> Task instructions
An exact restatement of every record is required.

(Items from a dataset)
++++++++

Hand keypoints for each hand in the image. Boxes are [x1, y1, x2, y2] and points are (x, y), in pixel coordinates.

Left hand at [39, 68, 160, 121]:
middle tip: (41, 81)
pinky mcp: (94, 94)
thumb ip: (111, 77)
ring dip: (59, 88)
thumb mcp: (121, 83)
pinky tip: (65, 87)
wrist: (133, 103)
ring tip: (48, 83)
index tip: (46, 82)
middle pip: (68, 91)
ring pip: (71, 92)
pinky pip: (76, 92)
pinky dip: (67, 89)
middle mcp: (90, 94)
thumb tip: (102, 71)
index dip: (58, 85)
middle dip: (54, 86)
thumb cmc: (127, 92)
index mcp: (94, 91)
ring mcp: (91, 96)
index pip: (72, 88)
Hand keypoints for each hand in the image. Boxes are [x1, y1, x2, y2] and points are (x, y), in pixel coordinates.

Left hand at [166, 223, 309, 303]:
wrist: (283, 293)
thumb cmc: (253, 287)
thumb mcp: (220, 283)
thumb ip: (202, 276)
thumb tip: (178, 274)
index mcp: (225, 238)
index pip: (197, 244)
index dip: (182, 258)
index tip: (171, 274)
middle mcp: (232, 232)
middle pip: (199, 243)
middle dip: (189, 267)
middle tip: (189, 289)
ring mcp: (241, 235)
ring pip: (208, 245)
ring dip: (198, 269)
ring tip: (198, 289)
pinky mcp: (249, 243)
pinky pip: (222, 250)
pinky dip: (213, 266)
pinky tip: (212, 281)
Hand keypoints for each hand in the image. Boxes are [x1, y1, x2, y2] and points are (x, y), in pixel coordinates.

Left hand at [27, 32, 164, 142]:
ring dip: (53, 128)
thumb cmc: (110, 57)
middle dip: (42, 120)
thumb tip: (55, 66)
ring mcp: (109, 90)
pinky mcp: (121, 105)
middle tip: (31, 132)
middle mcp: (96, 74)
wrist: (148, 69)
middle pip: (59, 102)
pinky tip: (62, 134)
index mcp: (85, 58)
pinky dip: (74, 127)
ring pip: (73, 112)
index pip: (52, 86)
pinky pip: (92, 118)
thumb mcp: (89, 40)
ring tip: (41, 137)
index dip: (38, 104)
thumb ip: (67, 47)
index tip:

++++++++

> Output for this exercise
Hand keypoints for each hand in the image. Boxes are [x1, y1, x2, y2] and points are (x, y), in pixel coordinates.

Left hand at [39, 68, 160, 121]:
middle tip: (41, 81)
pinky mcp: (94, 94)
thumb ip: (111, 77)
ring dip: (59, 88)
thumb mcp: (121, 83)
pinky tip: (65, 87)
wrist: (133, 103)
ring tip: (48, 83)
index tip: (46, 82)
middle pip: (68, 91)
ring pip: (71, 92)
pinky pip: (76, 92)
pinky dip: (67, 89)
middle mcp: (90, 94)
thumb tip: (102, 71)
index dip: (58, 85)
middle dip: (54, 86)
thumb cmc: (127, 92)
index mcp: (94, 91)
ring mcp: (91, 96)
index pip: (72, 88)
Hand keypoints for each hand in the image. Boxes are [x1, y1, x2, y2] and points are (x, y), in pixel coordinates.

Left hand at [166, 223, 309, 303]:
wrist: (283, 293)
thumb cmc: (253, 287)
thumb mcp: (220, 283)
thumb ip: (202, 276)
thumb tip: (178, 274)
index mcp: (225, 238)
index pip: (197, 244)
index dip: (182, 258)
index tip: (171, 274)
middle mcp: (232, 232)
middle pip: (199, 243)
middle dip: (189, 267)
middle tip: (189, 289)
ring mcp: (241, 235)
ring pip: (208, 245)
ring dip: (198, 269)
ring tip: (198, 289)
pinky mcp: (249, 243)
pinky pip: (222, 250)
pinky dip: (213, 266)
pinky tip: (212, 281)
Hand keypoints for each hand in the image. Boxes are [x1, y1, x2, y2] and points are (x, y), in pixel coordinates.

Left hand at [27, 32, 164, 142]:
ring dip: (53, 128)
thumb cmc: (110, 57)
middle dip: (42, 120)
thumb tip: (55, 66)
ring mcp: (109, 90)
pinky mcp: (121, 105)
middle tip: (31, 132)
middle mcp: (96, 74)
wrist: (148, 69)
middle pip: (59, 102)
pinky tip: (62, 134)
index mcp: (85, 58)
pinky dip: (74, 127)
ring pip: (73, 112)
index pip: (52, 86)
pinky pip: (92, 118)
thumb mcp: (89, 40)
ring tip: (41, 137)
index dip: (38, 104)
thumb ip: (67, 47)
index tip:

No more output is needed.